Khan claims that running a company’s network assets through Alkira can cut down years of integration and management work into hours. 

One customer, he said, faced a mess of day-to-day troubleshooting, visibility, and routing controls. “Everything was so tedious, and it took them two years to build that system… In our first meeting with them, sitting in a conference room with them in Reno, Nevada, we were able to replicate all that work in four hours.” 

Out of that meeting, they won not just the business pitch, but an investor: The end user was Koch Industries.

Khan co-founded Alkira with his brother Atif (the CTO). The two have years of experience working in the world of telecoms — a wonderful training ground, it turns out, for the incredible fragmentation of today’s cloud computing landscape. (“Alkira” is an Aboriginal word roughly meaning “bright, blue sky,” a reference to clearing up the darkness of today’s “clouds.”) 

They previously founded another startup that was closer to that legacy networking space: Viptela, which specializes in software-defined wide area networking, and was acquired by Cisco for $610 million in 2017

This new turn into cloud computing puts Alkira up against a completely different wave of would-be competitors, though the very biggest players, like AWS, Azure and Google, are yet to make significant progress in working together. That leaves a wide opening for third-party players to do the stitching and virtualizing for them. 

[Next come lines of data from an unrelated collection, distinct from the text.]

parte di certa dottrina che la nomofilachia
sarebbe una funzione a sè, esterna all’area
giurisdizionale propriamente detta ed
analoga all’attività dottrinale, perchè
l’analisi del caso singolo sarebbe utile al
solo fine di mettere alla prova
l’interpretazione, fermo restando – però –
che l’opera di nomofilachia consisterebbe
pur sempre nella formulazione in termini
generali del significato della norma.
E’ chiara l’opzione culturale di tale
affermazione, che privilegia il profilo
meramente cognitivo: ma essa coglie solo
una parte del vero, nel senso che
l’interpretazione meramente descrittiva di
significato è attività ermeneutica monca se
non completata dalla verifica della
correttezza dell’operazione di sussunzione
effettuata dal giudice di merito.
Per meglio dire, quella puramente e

It’s interesting to see Tiger Global leading this round. The firm is still investing, although as you can see by the table below that its activity has really dropped off a cliff in the last two years. That context makes this deal all the more significant. 

Tiger’s investments by year. Image Credits: PitchBook

The combination of a proven track record and obvious market opportunity seemingly got Tiger over the line on this one. “Increasing cloud and AI use is also increasing the complexity, velocity, and scale requirements of network infrastructure,” said Rohit Iragavarapu, an investor at Tiger Global, in a statement. “We believe Alkira is well-positioned to unlock the growing potential of this rapidly evolving space with its visionary approach, market traction and cutting-edge technology.”